When schools say, “Everyone gets this,” it can sound equitable. What often
goes unexamined is whether those supports actually meet the specific needs of a
particular student. Universal supports are a starting point, not a substitute.
They do not replace accommodations, and they do not relieve schools of their
duty to respond to disability-related barriers.
When universal supports are used instead of
accommodations, responsibility quietly shifts back onto the student. If
everyone has access to the same supports and a child continues to struggle, the
environment is deemed sufficient and the student becomes the problem. The
system appears responsive without actually being accessible.
I often wonder whether we are wasting enormous
amounts of time and resources creating IEP’s that simply list universal
supports and strength-based goals for students who, in reality, require
accommodations.
When a student needs accommodations, the issue
is not motivation, character, or effort. It is access. Yet we routinely attach
goals to the very supports students need in order to participate. Access
becomes something to work toward, rather than a condition that should already
be in place.
If I needed a goal attached to my
disability-related accommodation, I would not be satisfied. I would question
why my right to access was being treated as an outcome rather than a given.
Ramps do not come with improvement targets. Glasses are not contingent on
demonstrating sufficient effort to see. Accommodations are not interventions.
They are acknowledgements of reality.
Strengths matter. Identity matters. Growth
matters. But none of these should be prerequisites for access. When IEPs focus
heavily on universal supports and aspirational goals while avoiding clear,
enforceable accommodations, they risk becoming performative documents rather
than protective ones.
The deeper question beneath all of this is not
semantic. It is philosophical.
Is the curriculum something fixed that
students must adapt themselves to, or is it a living framework that must be
made accessible to the learners in front of us?
Too often, the curriculum is treated as
immovable. When students struggle, schools focus on managing the student rather
than examining the barriers embedded in instruction, assessment, pacing, and
environment. Adaptations are minimized. Accommodations are avoided.

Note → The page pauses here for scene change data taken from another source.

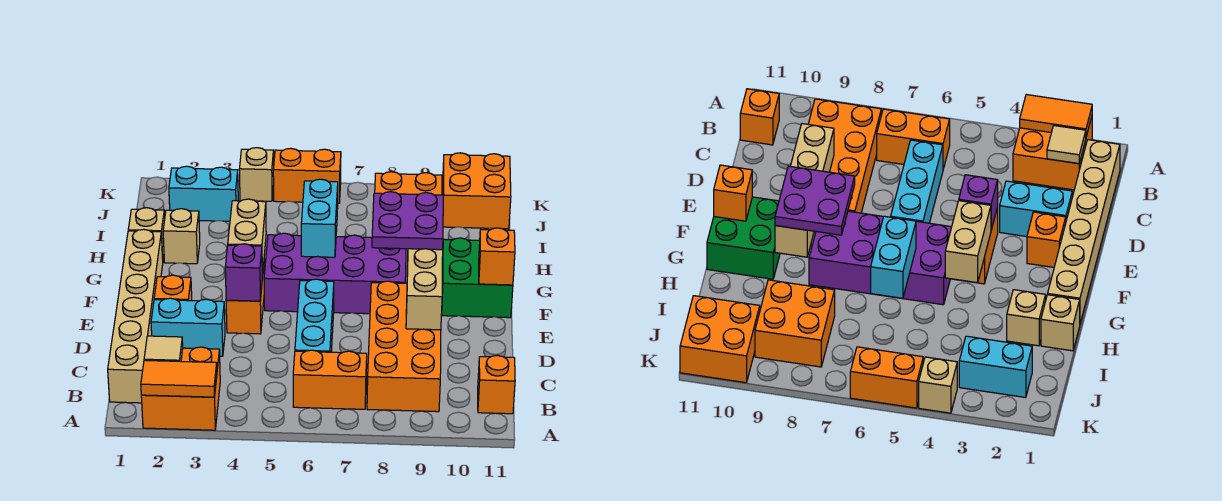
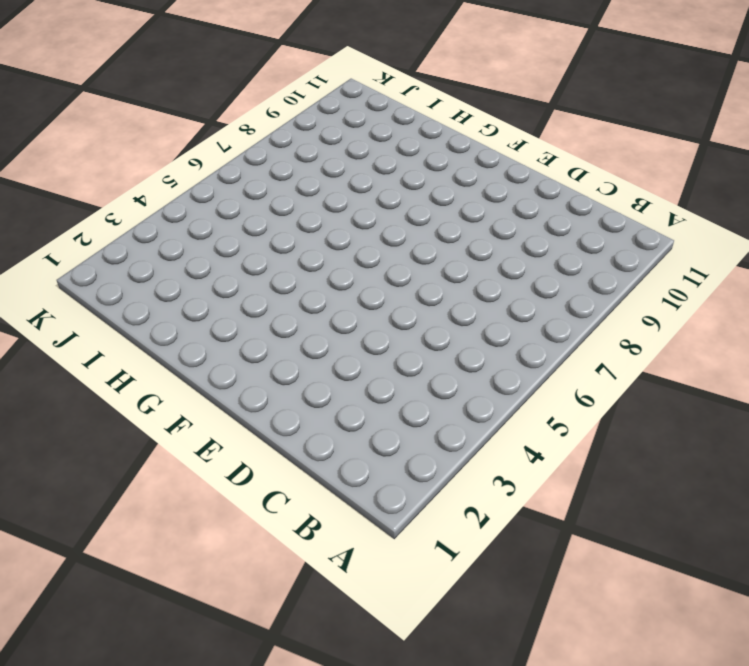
none -> orange brick A2:B3 level 1
none -> tan brick B1:G1 level 1
none -> orange brick B6:B7 level 1

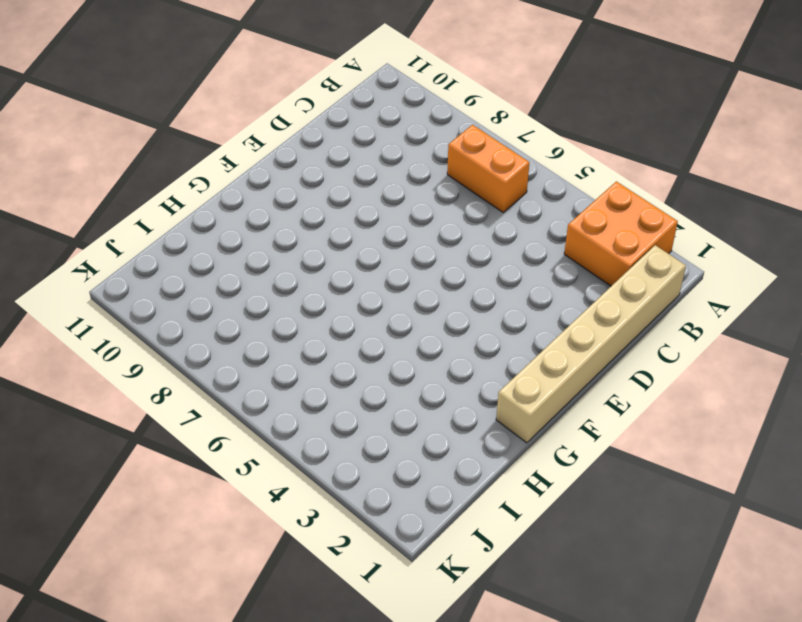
none -> orange brick B8:E9 level 1
none -> orange brick B11 level 1
none -> cyan brick C6:E6 level 1

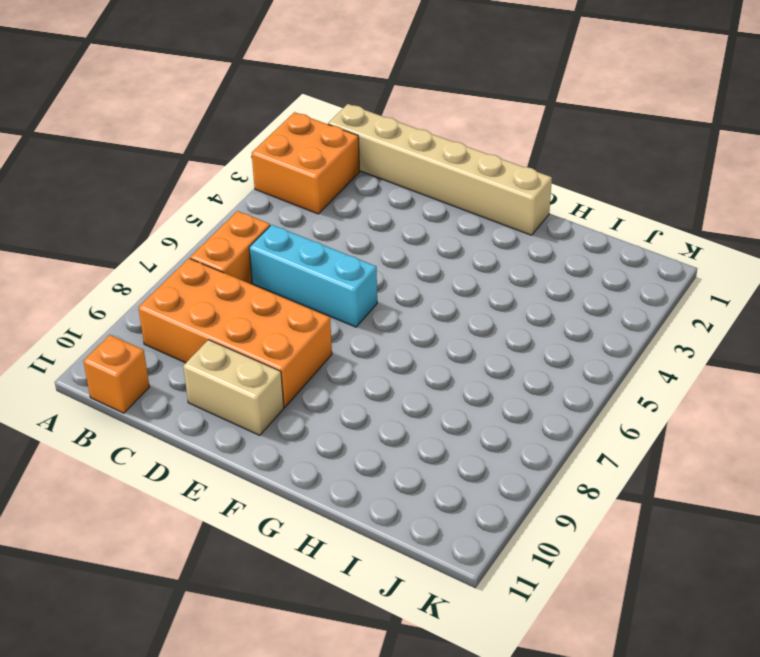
tan brick D10:E10 level 1 -> tan brick F4:G4 level 2
none -> cyan brick D2:D3 level 1
none -> orange brick E2 level 1
none -> orange brick E4:F4 level 1

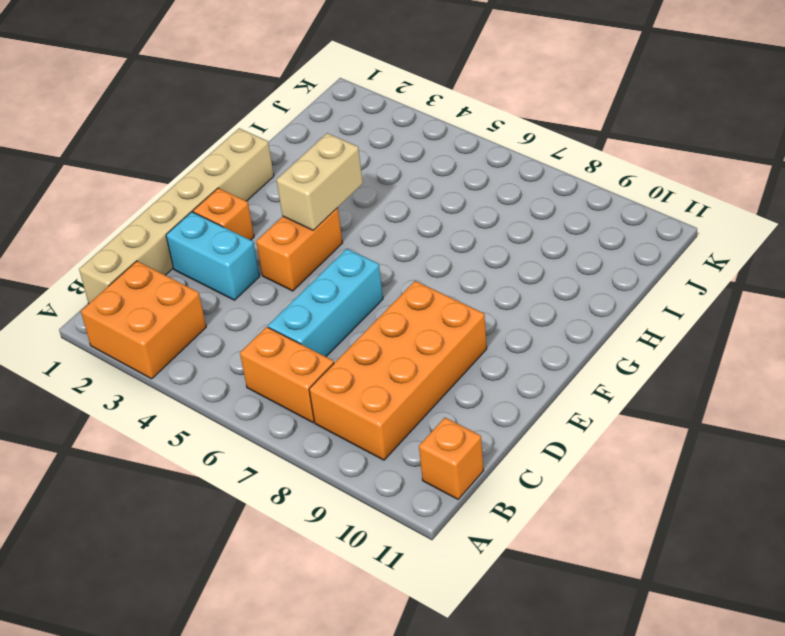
none -> purple brick F5:G8 level 1
none -> green brick F10:G11 level 1
none -> tan brick H1 level 1

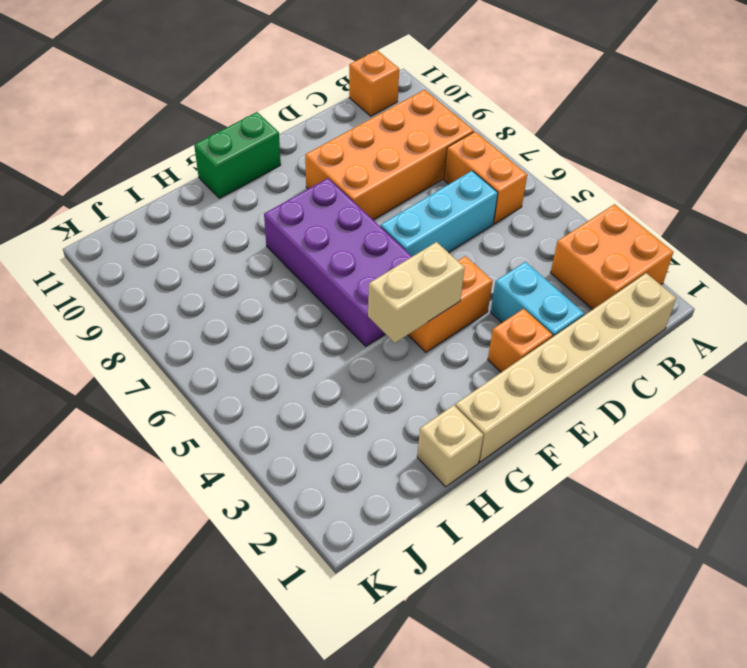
green brick F11:G11 level 1 -> green brick F10:G11 level 1
none -> tan brick H2 level 1
none -> orange brick I8:J9 level 1
none -> cyan brick J2:J3 level 1

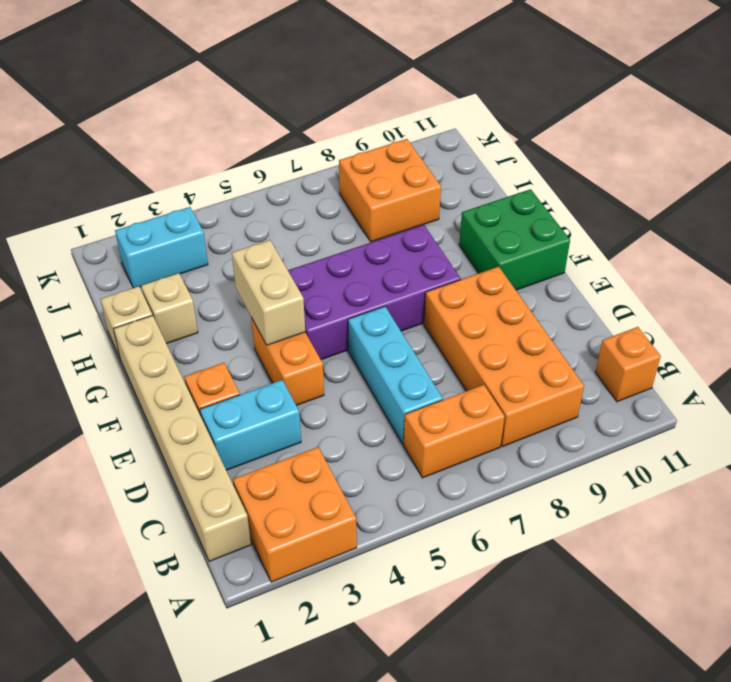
none -> orange brick J10:K11 level 1
none -> tan brick K4 level 1
none -> orange brick K5:K6 level 1

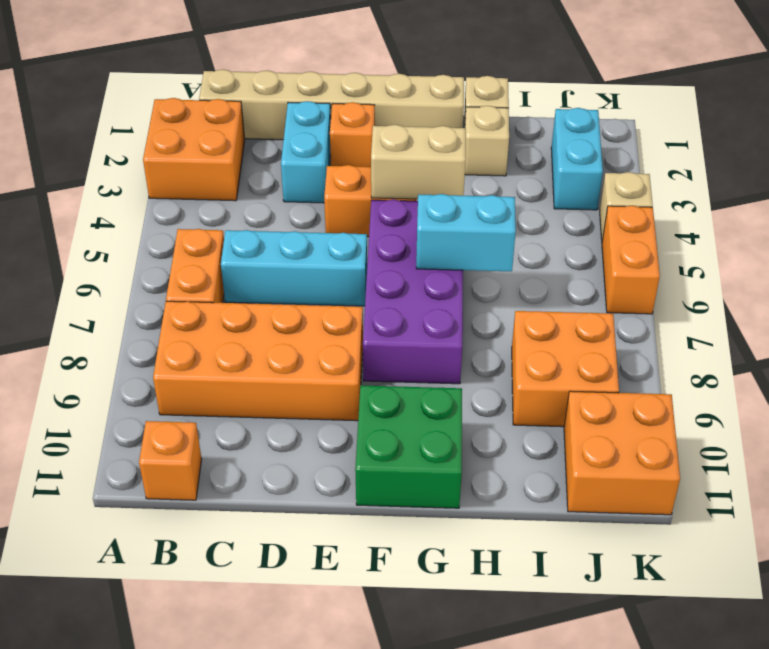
none -> orange tile A2:A3 level 2
none -> tan tile B2 level 2
none -> tan brick D9:G9 level 2

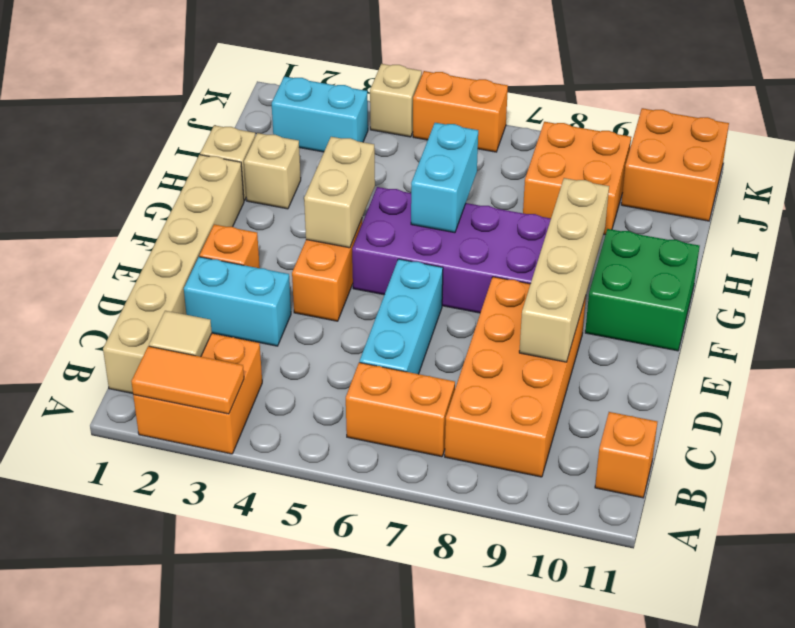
none -> purple brick E4 level 2
none -> orange brick F11 level 2
none -> purple plate F8:G9 level 3

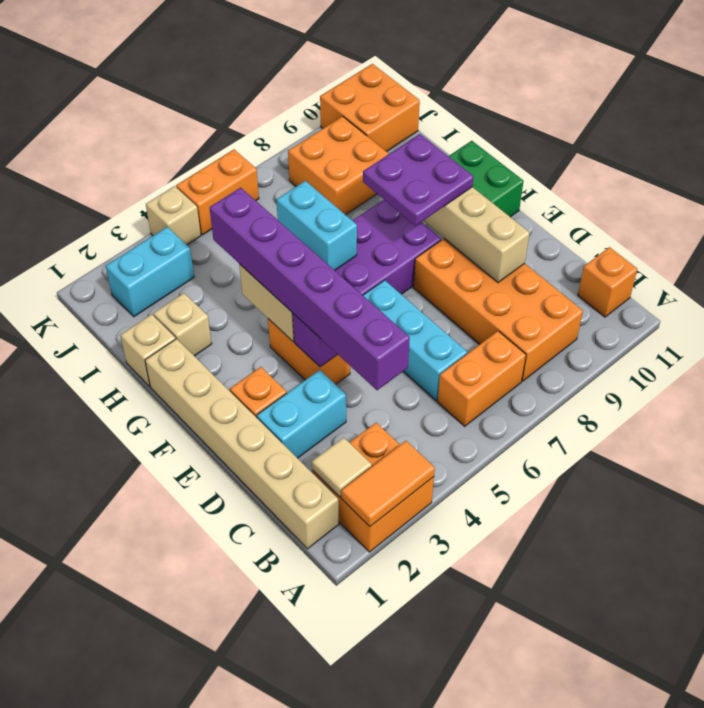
purple brick C4:H4 level 3 -> none
none -> orange brick F11 level 2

Modifications become the quiet solution, even when the issue was never ability,
but access.
The difference matters because these decisions
shape who gets to fully participate in education and who is gradually edged to
the margins. They determine whose needs are recognized as legitimate and whose
are reframed as preferences, behaviours, or deficits.
Clarity matters. Language matters. And so does
the willingness to ask harder questions.
Are we adapting learning so students can
access it?
Are we accommodating difference, or asking students to absorb the cost of
inaccessibility?
And when we say “this is for everyone,”
are we expanding access, or quietly avoiding responsibility?